• [MATERIAL PROVIDED]

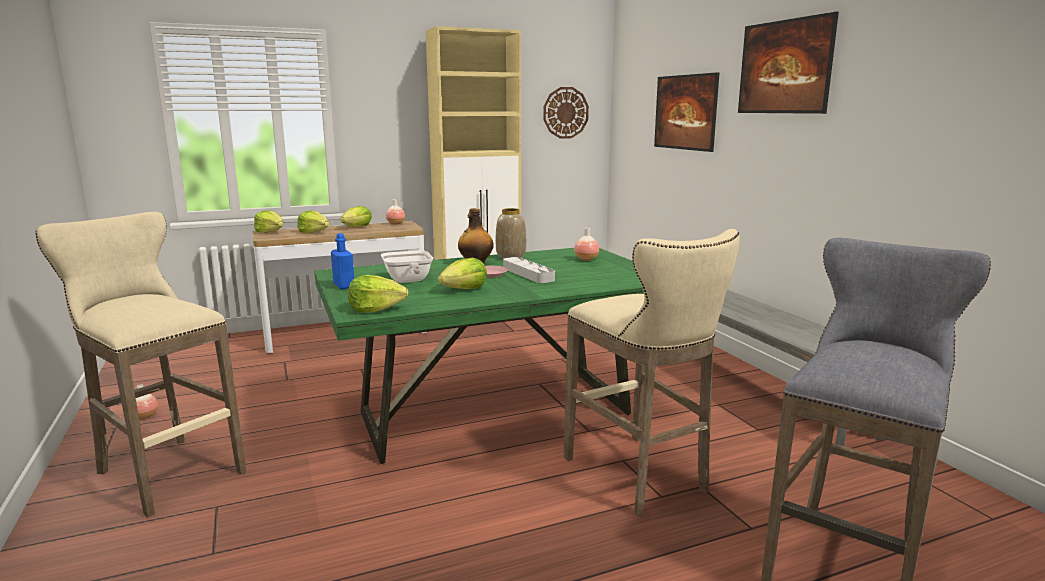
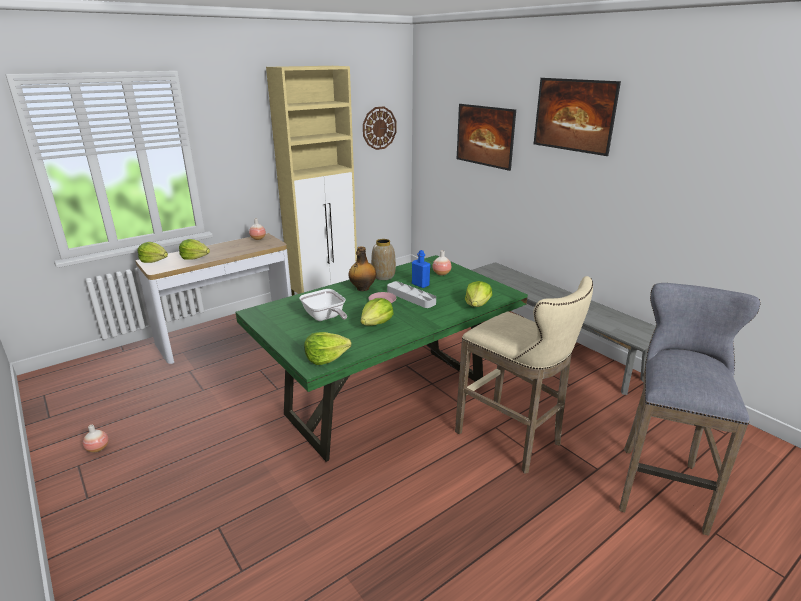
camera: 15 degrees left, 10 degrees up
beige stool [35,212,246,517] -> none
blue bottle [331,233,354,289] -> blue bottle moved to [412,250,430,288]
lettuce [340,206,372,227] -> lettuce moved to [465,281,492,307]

• [PROBLEM] All the material above should be written out exactly, with images omitted.

• [ANSWER SPACE]
camera: 15 degrees left, 10 degrees up
beige stool [35,212,246,517] -> none
blue bottle [331,233,354,289] -> blue bottle moved to [412,250,430,288]
lettuce [340,206,372,227] -> lettuce moved to [465,281,492,307]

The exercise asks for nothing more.